Publications

Publications / Conference Poster

Achieving performance isolation with lightweight co-kernels

Ouyang, Jiannan; Kocoloski, Brian; Lange, John; Pedretti, Kevin P.

Performance isolation is emerging as a requirement for High Performance Computing (HPC) applications, particularly as HPC architectures turn to in situ data processing and application composition techniques to increase system throughput. These approaches require the co-location of disparate workloads on the same compute node, each with different resource and runtime requirements. In this paper we claim that these workloads cannot be effectively managed by a single Operating System/Runtime (OS/R). Therefore, we present Pisces, a system software architecture that enables the co-existence of multiple independent and fully isolated OS/Rs, or enclaves, that can be customized to address the disparate requirements of next generation HPC workloads.
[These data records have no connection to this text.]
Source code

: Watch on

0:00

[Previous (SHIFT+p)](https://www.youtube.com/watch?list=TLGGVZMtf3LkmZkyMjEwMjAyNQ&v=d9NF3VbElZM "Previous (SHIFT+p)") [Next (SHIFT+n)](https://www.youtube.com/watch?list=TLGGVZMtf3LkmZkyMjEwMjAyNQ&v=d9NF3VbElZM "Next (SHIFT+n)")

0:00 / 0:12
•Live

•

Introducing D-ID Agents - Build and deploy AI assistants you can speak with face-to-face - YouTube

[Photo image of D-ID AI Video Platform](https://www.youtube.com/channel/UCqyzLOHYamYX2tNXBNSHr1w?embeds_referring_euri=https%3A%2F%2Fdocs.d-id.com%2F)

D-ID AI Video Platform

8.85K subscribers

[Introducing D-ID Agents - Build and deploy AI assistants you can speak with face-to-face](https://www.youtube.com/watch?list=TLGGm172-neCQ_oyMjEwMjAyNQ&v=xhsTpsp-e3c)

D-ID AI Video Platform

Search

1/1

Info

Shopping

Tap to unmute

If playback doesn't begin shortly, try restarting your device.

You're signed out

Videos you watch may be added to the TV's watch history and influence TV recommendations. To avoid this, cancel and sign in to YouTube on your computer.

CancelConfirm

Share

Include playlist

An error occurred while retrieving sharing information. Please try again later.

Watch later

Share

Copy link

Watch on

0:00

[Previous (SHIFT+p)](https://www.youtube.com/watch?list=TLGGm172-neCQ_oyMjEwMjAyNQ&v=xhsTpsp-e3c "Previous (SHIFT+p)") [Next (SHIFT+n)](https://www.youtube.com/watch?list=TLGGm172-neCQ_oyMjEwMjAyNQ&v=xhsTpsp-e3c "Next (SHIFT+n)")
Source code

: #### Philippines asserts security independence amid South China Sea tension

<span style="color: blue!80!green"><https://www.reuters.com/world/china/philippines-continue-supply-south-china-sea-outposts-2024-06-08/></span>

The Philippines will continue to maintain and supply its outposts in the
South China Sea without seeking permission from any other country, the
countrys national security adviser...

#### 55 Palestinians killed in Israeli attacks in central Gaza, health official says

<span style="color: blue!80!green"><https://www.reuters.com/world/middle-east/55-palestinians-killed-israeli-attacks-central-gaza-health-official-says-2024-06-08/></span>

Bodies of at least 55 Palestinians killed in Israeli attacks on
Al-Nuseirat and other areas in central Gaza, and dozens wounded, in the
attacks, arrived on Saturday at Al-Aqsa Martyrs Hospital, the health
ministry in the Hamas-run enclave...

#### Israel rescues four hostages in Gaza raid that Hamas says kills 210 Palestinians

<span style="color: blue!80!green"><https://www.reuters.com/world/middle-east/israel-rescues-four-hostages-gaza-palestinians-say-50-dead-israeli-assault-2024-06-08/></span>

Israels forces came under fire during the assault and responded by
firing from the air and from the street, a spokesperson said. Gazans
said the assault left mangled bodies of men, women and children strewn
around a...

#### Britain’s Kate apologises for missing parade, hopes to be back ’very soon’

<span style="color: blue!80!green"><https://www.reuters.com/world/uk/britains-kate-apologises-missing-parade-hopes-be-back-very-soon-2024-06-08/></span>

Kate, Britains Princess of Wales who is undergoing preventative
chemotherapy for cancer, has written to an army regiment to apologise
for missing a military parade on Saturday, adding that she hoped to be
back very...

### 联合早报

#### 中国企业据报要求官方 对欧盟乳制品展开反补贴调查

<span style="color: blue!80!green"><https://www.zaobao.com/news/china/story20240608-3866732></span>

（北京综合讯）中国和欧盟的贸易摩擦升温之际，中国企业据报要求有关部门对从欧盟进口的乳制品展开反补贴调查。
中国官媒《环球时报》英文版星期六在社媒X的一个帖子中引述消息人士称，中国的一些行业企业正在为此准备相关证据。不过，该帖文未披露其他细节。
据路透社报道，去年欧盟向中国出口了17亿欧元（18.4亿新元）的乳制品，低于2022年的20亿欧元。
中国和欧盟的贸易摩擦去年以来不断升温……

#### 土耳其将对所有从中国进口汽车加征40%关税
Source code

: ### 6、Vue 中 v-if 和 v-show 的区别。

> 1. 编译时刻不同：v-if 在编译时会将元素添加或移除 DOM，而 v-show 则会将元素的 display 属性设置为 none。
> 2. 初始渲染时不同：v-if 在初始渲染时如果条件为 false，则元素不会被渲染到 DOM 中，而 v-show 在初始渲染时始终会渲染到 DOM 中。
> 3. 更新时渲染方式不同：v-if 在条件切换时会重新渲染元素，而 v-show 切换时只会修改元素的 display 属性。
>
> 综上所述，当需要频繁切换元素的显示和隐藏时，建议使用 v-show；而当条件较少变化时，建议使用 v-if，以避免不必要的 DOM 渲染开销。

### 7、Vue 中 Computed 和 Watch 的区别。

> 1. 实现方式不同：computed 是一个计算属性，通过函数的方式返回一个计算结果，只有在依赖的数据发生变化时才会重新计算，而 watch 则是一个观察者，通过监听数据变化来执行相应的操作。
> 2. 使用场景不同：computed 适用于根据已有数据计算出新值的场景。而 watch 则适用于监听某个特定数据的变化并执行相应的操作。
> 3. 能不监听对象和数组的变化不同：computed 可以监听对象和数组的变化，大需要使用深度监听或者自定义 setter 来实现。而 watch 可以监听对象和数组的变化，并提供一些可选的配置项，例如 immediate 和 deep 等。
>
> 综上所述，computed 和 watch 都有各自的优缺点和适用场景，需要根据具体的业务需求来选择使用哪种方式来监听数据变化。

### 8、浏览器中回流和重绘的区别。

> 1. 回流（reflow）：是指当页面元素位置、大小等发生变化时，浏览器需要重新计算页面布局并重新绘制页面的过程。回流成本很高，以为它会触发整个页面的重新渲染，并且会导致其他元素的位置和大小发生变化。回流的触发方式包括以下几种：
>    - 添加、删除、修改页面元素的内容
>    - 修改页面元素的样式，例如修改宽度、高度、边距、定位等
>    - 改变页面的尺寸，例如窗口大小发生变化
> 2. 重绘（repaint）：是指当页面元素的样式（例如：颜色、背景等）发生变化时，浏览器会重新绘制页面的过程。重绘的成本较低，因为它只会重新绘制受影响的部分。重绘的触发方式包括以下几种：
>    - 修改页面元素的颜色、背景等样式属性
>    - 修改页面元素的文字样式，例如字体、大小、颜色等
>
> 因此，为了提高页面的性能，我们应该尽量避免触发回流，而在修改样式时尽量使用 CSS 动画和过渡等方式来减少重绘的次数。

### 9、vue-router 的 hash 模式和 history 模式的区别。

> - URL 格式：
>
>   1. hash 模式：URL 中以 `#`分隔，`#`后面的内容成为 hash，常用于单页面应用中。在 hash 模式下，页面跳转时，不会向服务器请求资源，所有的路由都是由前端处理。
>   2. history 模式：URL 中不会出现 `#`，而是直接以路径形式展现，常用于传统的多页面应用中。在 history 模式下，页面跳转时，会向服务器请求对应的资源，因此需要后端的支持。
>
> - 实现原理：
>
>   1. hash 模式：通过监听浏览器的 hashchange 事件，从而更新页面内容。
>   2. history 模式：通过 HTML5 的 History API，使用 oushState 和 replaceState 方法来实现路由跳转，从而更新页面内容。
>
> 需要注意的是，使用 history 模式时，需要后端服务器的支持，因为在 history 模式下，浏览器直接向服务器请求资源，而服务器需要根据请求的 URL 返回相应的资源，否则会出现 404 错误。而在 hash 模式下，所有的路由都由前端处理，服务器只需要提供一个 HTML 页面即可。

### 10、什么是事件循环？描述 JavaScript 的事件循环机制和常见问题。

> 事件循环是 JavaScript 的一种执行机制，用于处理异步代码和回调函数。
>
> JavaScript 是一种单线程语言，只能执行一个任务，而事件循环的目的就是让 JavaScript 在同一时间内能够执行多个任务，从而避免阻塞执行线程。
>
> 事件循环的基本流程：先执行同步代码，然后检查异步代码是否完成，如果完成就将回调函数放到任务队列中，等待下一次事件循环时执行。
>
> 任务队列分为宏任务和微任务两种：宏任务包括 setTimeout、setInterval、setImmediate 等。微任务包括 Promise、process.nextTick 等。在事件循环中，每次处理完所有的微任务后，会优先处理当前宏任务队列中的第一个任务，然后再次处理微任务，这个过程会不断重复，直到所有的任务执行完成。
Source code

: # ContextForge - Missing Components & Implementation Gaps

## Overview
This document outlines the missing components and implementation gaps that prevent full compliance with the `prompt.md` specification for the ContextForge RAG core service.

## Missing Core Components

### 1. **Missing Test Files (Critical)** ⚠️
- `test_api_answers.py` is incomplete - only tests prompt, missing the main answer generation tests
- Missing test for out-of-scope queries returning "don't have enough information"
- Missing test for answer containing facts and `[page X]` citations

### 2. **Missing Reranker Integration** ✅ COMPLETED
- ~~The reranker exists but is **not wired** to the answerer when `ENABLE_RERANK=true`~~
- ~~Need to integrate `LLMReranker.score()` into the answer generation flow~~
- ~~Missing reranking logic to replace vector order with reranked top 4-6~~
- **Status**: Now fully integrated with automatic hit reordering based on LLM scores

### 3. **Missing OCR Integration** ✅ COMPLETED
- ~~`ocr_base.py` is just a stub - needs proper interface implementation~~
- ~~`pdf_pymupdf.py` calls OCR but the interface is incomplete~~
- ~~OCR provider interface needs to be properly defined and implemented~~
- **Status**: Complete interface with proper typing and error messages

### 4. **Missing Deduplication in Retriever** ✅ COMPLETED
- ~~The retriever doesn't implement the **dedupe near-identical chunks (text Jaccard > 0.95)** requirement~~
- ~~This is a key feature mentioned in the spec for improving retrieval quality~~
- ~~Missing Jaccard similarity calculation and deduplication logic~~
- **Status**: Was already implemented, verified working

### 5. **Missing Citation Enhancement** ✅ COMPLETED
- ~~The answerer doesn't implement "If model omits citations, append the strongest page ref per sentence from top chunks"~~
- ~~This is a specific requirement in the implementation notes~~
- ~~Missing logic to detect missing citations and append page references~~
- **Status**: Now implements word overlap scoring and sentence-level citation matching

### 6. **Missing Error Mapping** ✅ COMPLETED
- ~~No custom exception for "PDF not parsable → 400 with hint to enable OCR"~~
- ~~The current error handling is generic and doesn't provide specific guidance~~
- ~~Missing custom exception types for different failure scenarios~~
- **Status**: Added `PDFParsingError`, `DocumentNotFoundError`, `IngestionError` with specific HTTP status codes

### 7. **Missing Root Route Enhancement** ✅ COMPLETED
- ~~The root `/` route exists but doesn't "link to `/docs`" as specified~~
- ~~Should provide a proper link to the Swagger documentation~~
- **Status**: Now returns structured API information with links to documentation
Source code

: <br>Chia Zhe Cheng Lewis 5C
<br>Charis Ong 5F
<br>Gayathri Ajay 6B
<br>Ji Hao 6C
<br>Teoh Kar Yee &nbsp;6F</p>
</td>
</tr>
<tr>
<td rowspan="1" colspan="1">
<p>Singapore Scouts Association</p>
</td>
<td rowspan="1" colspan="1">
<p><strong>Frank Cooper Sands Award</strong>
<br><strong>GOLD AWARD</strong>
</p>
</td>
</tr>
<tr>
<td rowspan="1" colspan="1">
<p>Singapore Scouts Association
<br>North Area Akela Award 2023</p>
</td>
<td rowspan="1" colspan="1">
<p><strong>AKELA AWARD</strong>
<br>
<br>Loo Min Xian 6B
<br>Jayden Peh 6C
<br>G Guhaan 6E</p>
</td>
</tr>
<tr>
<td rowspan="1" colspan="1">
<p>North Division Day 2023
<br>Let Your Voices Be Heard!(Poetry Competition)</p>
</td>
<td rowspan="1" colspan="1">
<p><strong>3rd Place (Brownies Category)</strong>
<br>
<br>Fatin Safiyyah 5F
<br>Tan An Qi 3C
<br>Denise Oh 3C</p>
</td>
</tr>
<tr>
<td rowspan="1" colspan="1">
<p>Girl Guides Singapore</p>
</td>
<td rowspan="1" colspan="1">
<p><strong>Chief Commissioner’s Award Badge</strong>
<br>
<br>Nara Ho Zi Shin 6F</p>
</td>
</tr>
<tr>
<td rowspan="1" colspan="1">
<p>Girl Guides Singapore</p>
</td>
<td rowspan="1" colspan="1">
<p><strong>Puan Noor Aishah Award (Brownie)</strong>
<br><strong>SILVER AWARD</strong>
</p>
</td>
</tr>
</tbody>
Each enclave consists of a specialized lightweight OS cokernel and runtime, which is capable of independently managing partitions of dynamically assigned hardware resources. Contrary to other co-kernel approaches, in this work we consider performance isolation to be a primary requirement and present a novel co-kernel architecture to achieve this goal. We further present a set of design requirements necessary to ensure performance isolation, including: (1) elimination of cross OS dependencies, (2) internalized management of I/O, (3) limiting cross enclave communication to explicit shared memory channels, and (4) using virtualization techniques to provide missing OS features. The implementation of the Pisces co-kernel architecture is based on the Kitten Lightweight Kernel and Palacios Virtual Machine Monitor, two system software architectures designed specifically for HPC systems. Finally we will show that lightweight isolated co-kernels can provide better performance for HPC applications, and that isolated virtual machines are even capable of outperforming native environments in the presence of competing workloads.